Both are expected to agree Pyongyang must give up its nuclear weapons. Park might also be able to use her personal chemistry with Xi - who she first met over lunch at a Chinese restaurant in Seoul in 2005 - to get China to put more pressure on Pyongyang, experts said.

"Out of frustration and scepticism over a decade of North Korea's nuclear weapons development, China is now stepping up its push for denuclearization," said Lee Soo-hyuck, a former South Korean deputy foreign minister and its chief envoy to disarmament talks between 2003 and 2005.

However, China is highly unlikely to do anything that would cause the collapse of North Korea, which it sees as a strategic land buffer against American influence in the region.

TRADE BOOMING

Park and Xi will also focus on forging a stronger economic partnership.

The South Korean leader will take a big business delegation to China, including executives from Samsung Electronics Co Ltd and Hyundai Motor although it was unclear if any deals will be signed.

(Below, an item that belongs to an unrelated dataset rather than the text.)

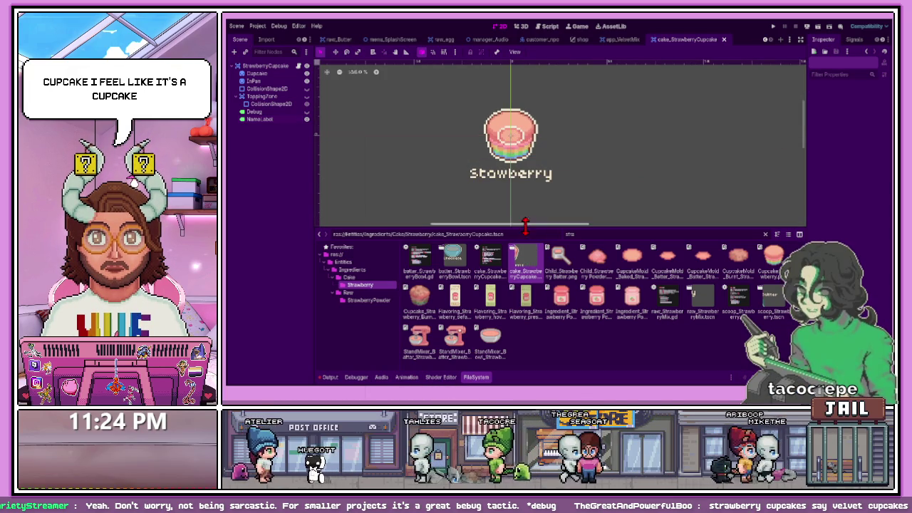
{"action": "scroll", "coordinate": [496, 194], "scroll_direction": "up", "scroll_amount": 2}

Park's office expects a bilateral free trade pact under negotiation to be discussed.

China is South Korea's biggest trading partner. South Korea is also one of the few developed countries that runs a surplus with China - to the tune of $53 billion in 2012 according to Seoul - thanks to exports of cars, smartphones, flat screen TVs, semiconductors and petrochemicals.

South Korean imports to China overtook Japan last September, Singapore's DBS Bank said in a recent research note.

Hyundai and its Kia Motors affiliate are now the third biggest seller of cars in China, ahead of their Japanese rivals. Volkswagen AG and General Motors are the top two.

South Korean investment has also poured into China, exceeding $40 billion since 1988.

After meetings in Beijing, Park will visit Xi'an, an industrial city in northwestern China where Samsung, the world's top technology firm by revenue, is building a $7 billion chip complex. Hyundai has just completed its third plant in Beijing.

TIES THAT BIND

When China and North Korea sealed their relationship in blood fighting side by side in the Korean War, both were poor and isolated against the West. North Korea remains poor to this day while China is the world's second largest economy and South Korea is an industrial powerhouse.

Beijing only established diplomatic relations with South Korea in 1992, but ties have flourished since.

In 2005, when Xi was Communist Party boss of the wealthy eastern coastal province of Zhejiang, he met Park for lunch.

Xi was keen to learn about the economic New Village Movement, a rural development program in the 1970s undertaken by Park's father, military ruler Park Chung-hee who is credited with building modern South Korea.

Park, according to South Korean media reports, later gave Xi two boxes of materials that included her father's speeches on the movement and a book about South Korean economic development.

She is an admirer of Chinese culture and her favourite book is a "History of Chinese Philosophy" by philosopher Feng Youlan. She has spoken fondly of her earlier trips to China.

"President Park has a soft spot for China," the official China News Service said. "This kind of friendly public diplomacy gives a good impression to Chinese people and is extremely important."